SB: Indeed the tightened sanctions will contribute to worsening the long lasting phenomena of the brain drain in Iran. As we witnessed over the past few years a new wave of migration has started from Iran to countries in Asia with friendly immigration legislations towards Iranian citizens. In addition, the rate of irregular migration has increased as a result of the political crisis in Iran. Capital outflow has also followed the same trend. Due to the uncertainties in the Iranian market and the crash of the Iranian currency, many investors are looking for a safe haven to transfer their assets. Despite the tight regulations for the movement of capital to and from Iran, many investors have shifted their assets to the neighboring countries, mainly Turkey, as well as some of the countries in Southeast Asia particularly Malaysia. Dubai has also been one of the key destinations for Iranian capital. Nevertheless, the flow of Iranian assets to the Emirate has slowed down due to tightened regulations by the UAE government in compliance with the US-led sanctions. The property market in Dubai has received tremendous amount of Iranian capital. But this trend has slowed down over the past three quarters.

RH: The sanctions have only been tightened to the current degree since December 2011; do you think all of the economic hardships of Iran are the outcome of sanctions?

SB: I mentioned the lack of confidence in the Iranian economy which is a major factor contributing to the current economic climate. The economic growth slowed down in Iran as a result of a decline in oil exports caused by the sanctions. Moreover, the lack of confidence in the domestic markets pushed Iranians to invest in non-rial assets, mainly in foreign currencies and gold, which contributed to inflation in foreign exchange and gold markets. Such inflation combined with the government’s fiscal policies has further pushed the prices in Iran up, particularly in the food and property markets. Therefore, some of the current issues in the Iranian economy are not directly caused by the oil embargo or the sanctions on the financial sector. Instead they are by-products of the lack of confidence in the domestic economy due to the international sanctions.
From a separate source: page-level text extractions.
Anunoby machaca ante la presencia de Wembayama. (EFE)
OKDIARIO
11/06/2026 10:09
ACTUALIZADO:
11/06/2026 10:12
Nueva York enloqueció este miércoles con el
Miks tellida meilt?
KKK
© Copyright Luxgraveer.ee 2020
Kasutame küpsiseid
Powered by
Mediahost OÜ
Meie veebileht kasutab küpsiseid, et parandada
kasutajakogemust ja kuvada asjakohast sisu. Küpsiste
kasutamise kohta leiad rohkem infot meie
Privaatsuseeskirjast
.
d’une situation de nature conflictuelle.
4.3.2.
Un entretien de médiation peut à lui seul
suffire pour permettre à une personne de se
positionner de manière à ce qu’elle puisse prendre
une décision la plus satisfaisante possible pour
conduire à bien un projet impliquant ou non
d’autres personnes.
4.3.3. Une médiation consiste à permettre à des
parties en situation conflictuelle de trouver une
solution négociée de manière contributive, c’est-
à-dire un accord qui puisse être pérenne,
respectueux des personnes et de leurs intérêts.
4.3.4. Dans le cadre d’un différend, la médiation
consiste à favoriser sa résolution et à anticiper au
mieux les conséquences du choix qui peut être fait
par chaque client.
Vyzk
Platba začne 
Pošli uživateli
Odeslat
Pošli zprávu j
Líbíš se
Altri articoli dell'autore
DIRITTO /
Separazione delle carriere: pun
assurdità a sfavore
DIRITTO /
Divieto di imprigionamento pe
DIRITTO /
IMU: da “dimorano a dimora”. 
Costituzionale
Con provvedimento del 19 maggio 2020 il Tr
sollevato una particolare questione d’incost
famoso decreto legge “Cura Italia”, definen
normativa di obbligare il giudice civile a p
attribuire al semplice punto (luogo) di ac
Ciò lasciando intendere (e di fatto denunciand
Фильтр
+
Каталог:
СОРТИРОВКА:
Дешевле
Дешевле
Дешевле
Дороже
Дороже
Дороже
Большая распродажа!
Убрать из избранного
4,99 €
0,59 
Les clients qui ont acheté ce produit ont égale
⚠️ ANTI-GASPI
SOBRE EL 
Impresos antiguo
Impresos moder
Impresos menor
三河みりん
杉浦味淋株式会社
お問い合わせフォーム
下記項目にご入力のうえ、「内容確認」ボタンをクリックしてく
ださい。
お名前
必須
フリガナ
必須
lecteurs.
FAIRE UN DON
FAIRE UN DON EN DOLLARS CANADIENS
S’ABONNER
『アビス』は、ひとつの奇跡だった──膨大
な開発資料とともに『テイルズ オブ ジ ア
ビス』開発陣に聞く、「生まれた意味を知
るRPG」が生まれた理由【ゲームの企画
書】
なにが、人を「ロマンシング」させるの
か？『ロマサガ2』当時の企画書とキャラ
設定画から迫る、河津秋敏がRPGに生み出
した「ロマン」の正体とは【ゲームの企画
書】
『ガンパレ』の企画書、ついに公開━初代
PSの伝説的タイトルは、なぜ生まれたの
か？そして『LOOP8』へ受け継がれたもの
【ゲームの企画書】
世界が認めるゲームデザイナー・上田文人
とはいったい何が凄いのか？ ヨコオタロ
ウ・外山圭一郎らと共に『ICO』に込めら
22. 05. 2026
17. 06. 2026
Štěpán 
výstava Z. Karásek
RH: Does civil society have the capacity to contribute to economic development?

SB: Indeed civil society has an enormous capacity to contribute to social and economic development. There are various social and economic challenges which civil society movements can target. For instance, issues like poverty reduction, women’s empowerment, children protection, and education are amongst those areas in which there is enough room for civil society to engage. There are a number of successful experiences, particularly in Asian economies, demonstrating that civil society has played an important role in large scale regional women’s financial empowerment and poverty eradication programs.

Dr. Sara Bazoobandi is a research fellow at the Middle East Institute of the National University of Singapore. She is an economic analyst with particular research interest in energy and political economics of the Gulf’s oil rich countries. She has done extensive research on various aspects of the Gulf sovereign wealth funds, and has recently published the book Political Economy of the Gulf Sovereign Wealth Funds: A Case Study of Iran, Kuwait, Saudi Arabia and the UAE. She holds an MSc in Economics from University of Reading and a PhD in Middle Eastern Studies from the Institute for Arab and Islamic Studies of Exeter University.